Because toddlers have an inevitable habit of becoming adolescents before you can say, now where did I put my reading glasses? And you hope that the young adult heading off to college has internalized your opinions and values. The alternative, a child who can’t wait to get away from a home where she is neither valued, understood, nor appreciated, leads nowhere good.

Dig your well before you get thirsty. Work on your long-range goals rather than focusing on short-term behaviors. Specifically, a well-adjusted, happy (and exhausted) child is more likely to drift off to sleep at an appropriate time than a worried, misunderstood one. Just as foreplay begins in the morning–why would I want to be physically intimate with my spouse if they can’t put their breakfast dish in the sink?–bedtime is neither an isolated nor an unexpected event. If trust is a bucket that is filled up a drop at a time but can be emptied all at once, better start amassing those drops early.

Sleeping with a biology book under your pillow does nothing for your ability to remember the difference between mitosis and meiosis on the exam the next day. But your daughter is more aware of your values than you can possibly calculate. Whether or not she accepts those values is a function of whether or not she feels listened to, accepted, and believed. The first definition of osmosis has to do with molecules passing through a semipermeable membrane, but the “unconscious assimilation of ideas, knowledge” is right there in the dictionary as well. Your daughter knows what you think; whether or not she feels what you think is important has to do with how she feels about you.

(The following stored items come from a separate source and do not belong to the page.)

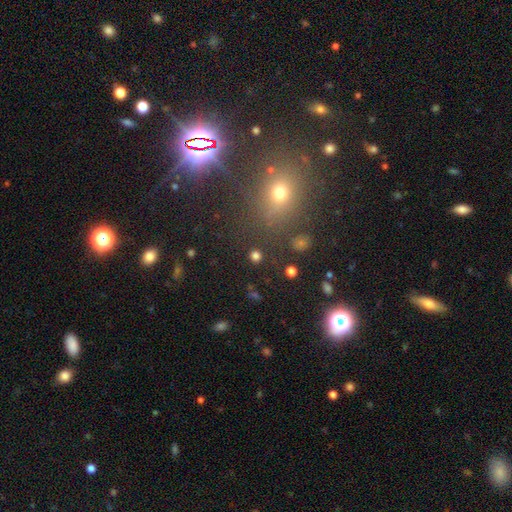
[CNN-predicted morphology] A smooth galaxy with no disk features (78%) that is round (88%).

Vote fractions:
- Smooth or featured? smooth: 78% / star or artifact: 18% / featured or disk: 5%
- How rounded? round: 88% / in between: 10% / cigar-shaped: 1%
- Merging? none: 88% / minor disturbance: 6% / major disturbance: 3% / merger: 3%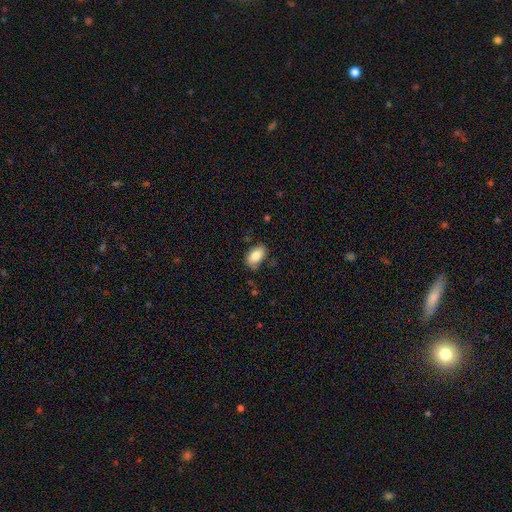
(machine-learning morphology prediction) This is clearly a smooth galaxy (81%). How rounded: clearly in between (92%). Merging: likely none (76%).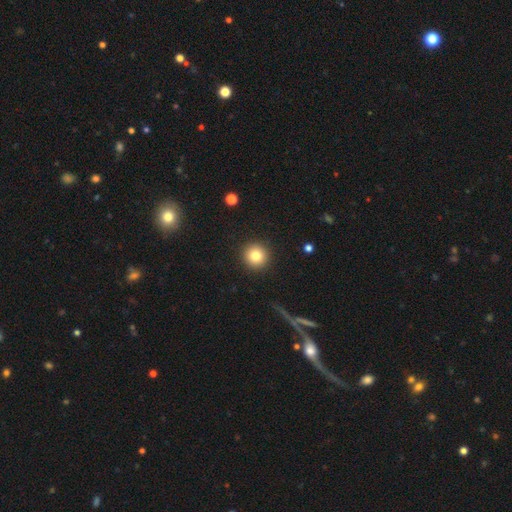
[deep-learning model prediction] smooth-or-featured: smooth: 82% | star or artifact: 10% | featured or disk: 8%
  how-rounded: round: 95% | in between: 4% | cigar-shaped: 1%
  merging: none: 92% | minor disturbance: 5% | major disturbance: 2% | merger: 1%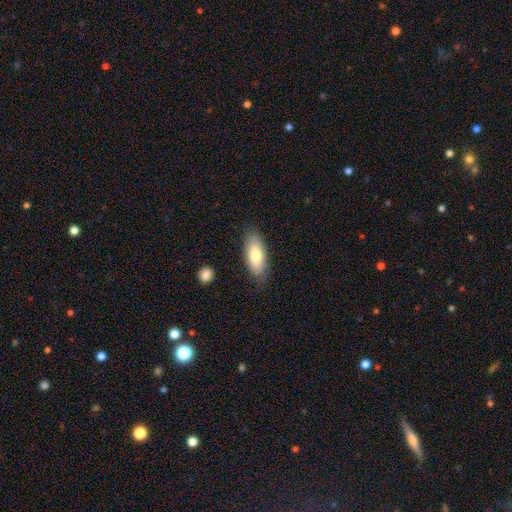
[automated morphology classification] Q: Smooth or featured?
A: smooth (75%); runner-up: featured or disk (19%)
Q: How rounded?
A: in between (84%); runner-up: cigar-shaped (13%)
Q: Merging?
A: none (81%); runner-up: minor disturbance (14%)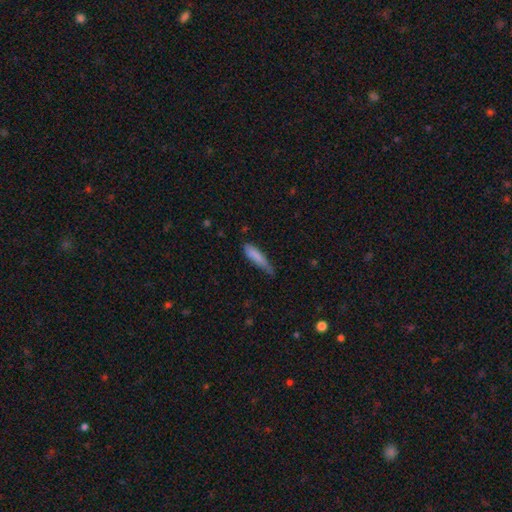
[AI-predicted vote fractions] The model was most divided on "merging" (2-way tie): none: 43%, minor disturbance: 43%, major disturbance: 11%, merger: 3%. More confident: smooth or featured — smooth (82%); how rounded — cigar-shaped (75%).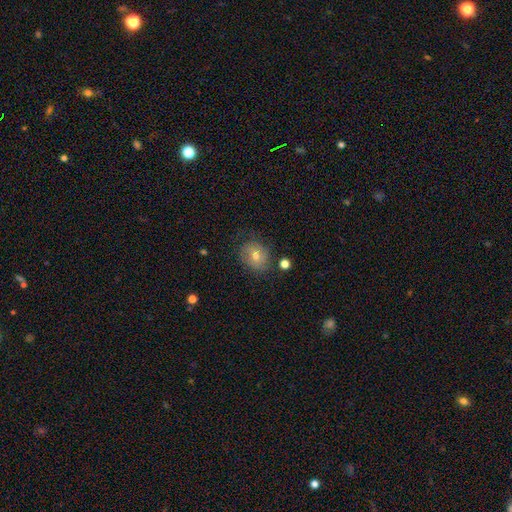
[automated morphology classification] The model was most divided on "how rounded": round: 62%, in between: 37%, cigar-shaped: 1%. More confident: merging — none (67%); smooth or featured — smooth (64%).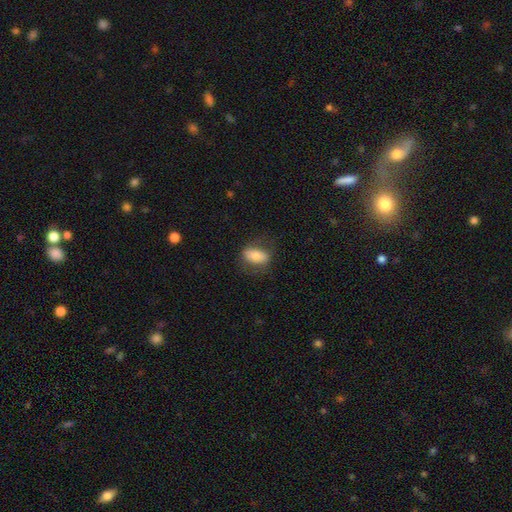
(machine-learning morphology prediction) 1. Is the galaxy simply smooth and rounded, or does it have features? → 72% smooth, 21% featured or disk, 7% star or artifact.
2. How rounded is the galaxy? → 86% in between, 8% round, 5% cigar-shaped.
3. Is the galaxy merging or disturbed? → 72% none, 19% minor disturbance, 9% major disturbance, 1% merger.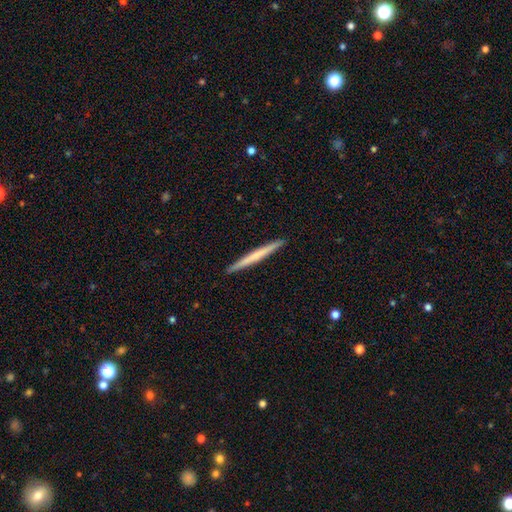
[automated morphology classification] smooth-or-featured: smooth: 54% | featured or disk: 41% | star or artifact: 5%
  how-rounded: cigar-shaped: 97% | in between: 2% | round: 1%
  merging: none: 93% | minor disturbance: 5% | major disturbance: 1% | merger: 1%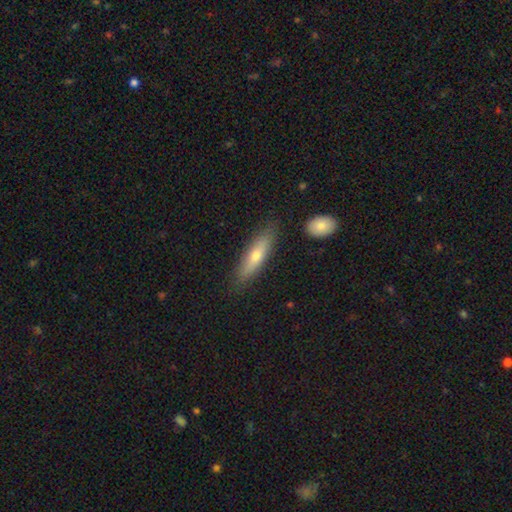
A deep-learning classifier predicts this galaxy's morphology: Overall: smooth (61%; featured or disk 33%). How rounded: cigar-shaped (68%; in between 30%). Merging: none (83%).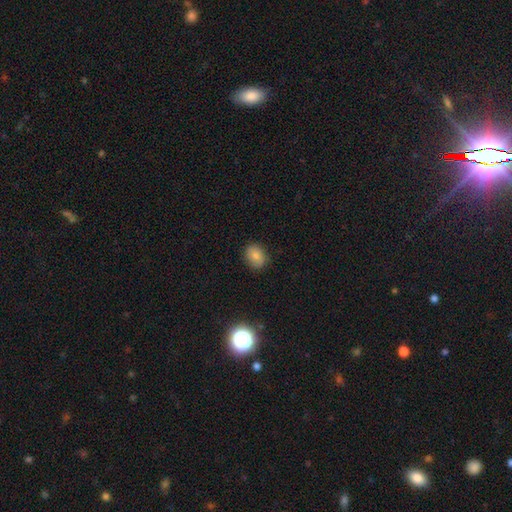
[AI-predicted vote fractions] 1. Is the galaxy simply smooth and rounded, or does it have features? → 80% smooth, 11% star or artifact, 10% featured or disk.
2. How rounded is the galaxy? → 50% in between, 49% round, 1% cigar-shaped.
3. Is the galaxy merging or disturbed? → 87% none, 10% minor disturbance, 2% major disturbance, 1% merger.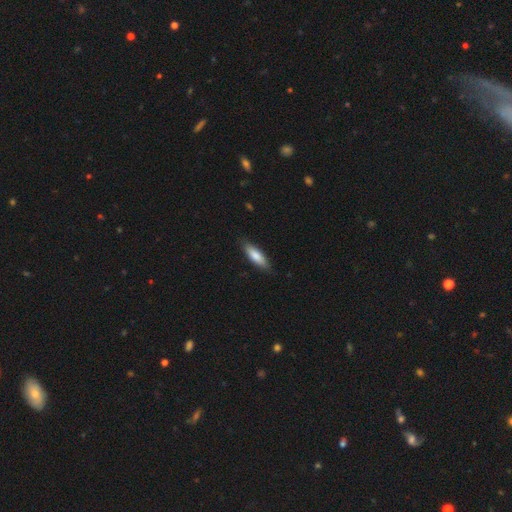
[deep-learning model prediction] This is likely a smooth galaxy (80%). How rounded: possibly cigar-shaped (54%). Merging: clearly none (86%).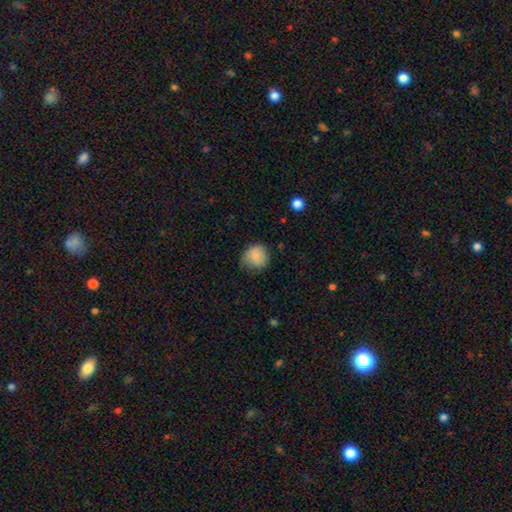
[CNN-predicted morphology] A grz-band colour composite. It shows a smooth galaxy with no disk features (85%) that is round (86%). Merging: none (65%).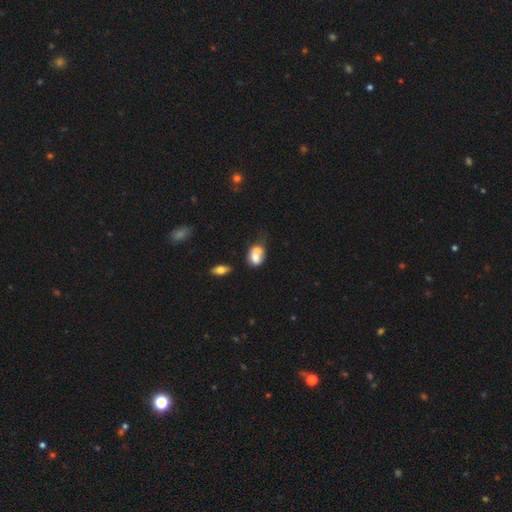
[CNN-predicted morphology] type=smooth (67%); roundness=in between (68%); merging=merger (49%).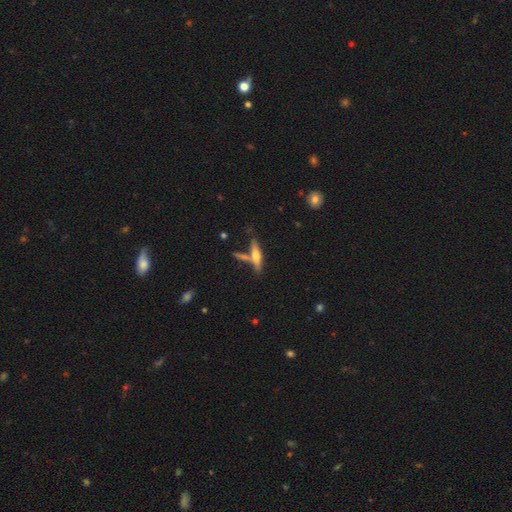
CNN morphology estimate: Smooth or featured?
  - featured or disk: 48% *
  - smooth: 44%
  - star or artifact: 8%
Merging?
  - none: 61% *
  - merger: 21%
  - minor disturbance: 14%
  - major disturbance: 5%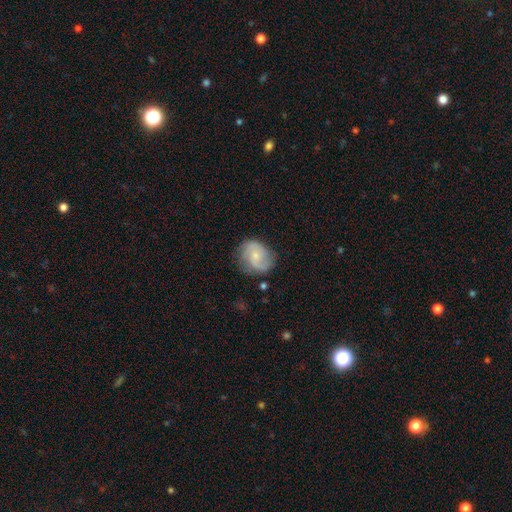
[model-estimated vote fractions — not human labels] Smooth or featured? Predicted: featured or disk (p=0.69). Edge-on disk? Predicted: no (p=0.98). Bar? Predicted: no (p=0.64). Spiral arms? Predicted: yes (p=0.93). Spiral winding? Predicted: medium (p=0.47). Spiral arm count? Predicted: 2 (p=0.79). Bulge size? Predicted: small (p=0.61). Merging? Predicted: none (p=0.70).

If fate whispers to you, “you can’t withstand the storm,” whisper back “I am the storm.” Remember whose daughter you are and straighten your crown.

When she was little, you stood in from of her to help her withstand the storm. When she was a teenager, you stood beside her, arm in arm, to help her withstand the storm. When she is grown–and you are gone–she will still know that you were with her, forever and always, guiding her to withstand the storm.